As of 2016, Uniontown’s population was estimated to be 2,329. Of this number, 84.4 percent are Black, 15.4 percent white, and 0.21 percent classified as other, according to the U.S. Census. Uniontown has a poverty rate of 48.8 percent, which is more than three times the national average of 14 percent. Of those living in poverty, 83.9 percent are Black. The median household income is $17,949. The observation that poor, Black, and immigrant communities are disproportionately put at risk from exposure to pollution is not an old one. Activists from the early 20th century onward have worked in vulnerable communities that were among the most socially and politically dis-empowered. In the past hundred years, evidence has mounted of a simple, reliable and direct correlation between proximity to environmental hazards and race and class. Low-income Black communities are consistently more likely to be close to hazards than whiter, wealthier ones.
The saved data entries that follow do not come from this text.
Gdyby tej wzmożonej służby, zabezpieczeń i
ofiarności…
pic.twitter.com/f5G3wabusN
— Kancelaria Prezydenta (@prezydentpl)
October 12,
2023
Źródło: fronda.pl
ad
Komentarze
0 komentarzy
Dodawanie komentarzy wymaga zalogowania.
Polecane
This spatial correlation between toxic outputs and minority populations was brought to broader public attention in the 1980s by Robert Bullard, who studied the distribution of waste facilities in the American South. In his book “Dumping in Dixie: Race, Class, and Environmental Quality” (1990), he concluded:

“Growing empirical evidence shows that toxic-waste dumps, municipal landfills, garbage incinerators, and similar noxious facilities are not randomly scattered across the American landscape. The siting process has resulted in minority neighborhoods (regardless of class) carrying a greater burden of localized costs than either affluent or poor white neighborhoods.”

Uniontown is not a pollution crisis in some far off country or corner of the United States, such as Flint, Michigan – which still has not received a source of clean water. This crisis is unfolding right here in the heart of Alabama. Access to clean air and water should be treated as a fundamental human birthright, and physically debilitating living conditions should not be treated as an acceptable norm for poor, minority communities. Given the accumulation of power and wealth inherent in capitalism, we must pay attention to the ways in which human relationships with nature vary among people differently situated within the economy, whether they work in a sweatshop in Indonesia, a rural ranch in Montana, a grocery in London, or live in a Black Belt community in the Deep South. The Party for Socialism and Liberation supports this and other struggles against injustice and environmental racism across the whole of the United States and will continue to fight until the revolutionary end of the capitalist system from which it stems.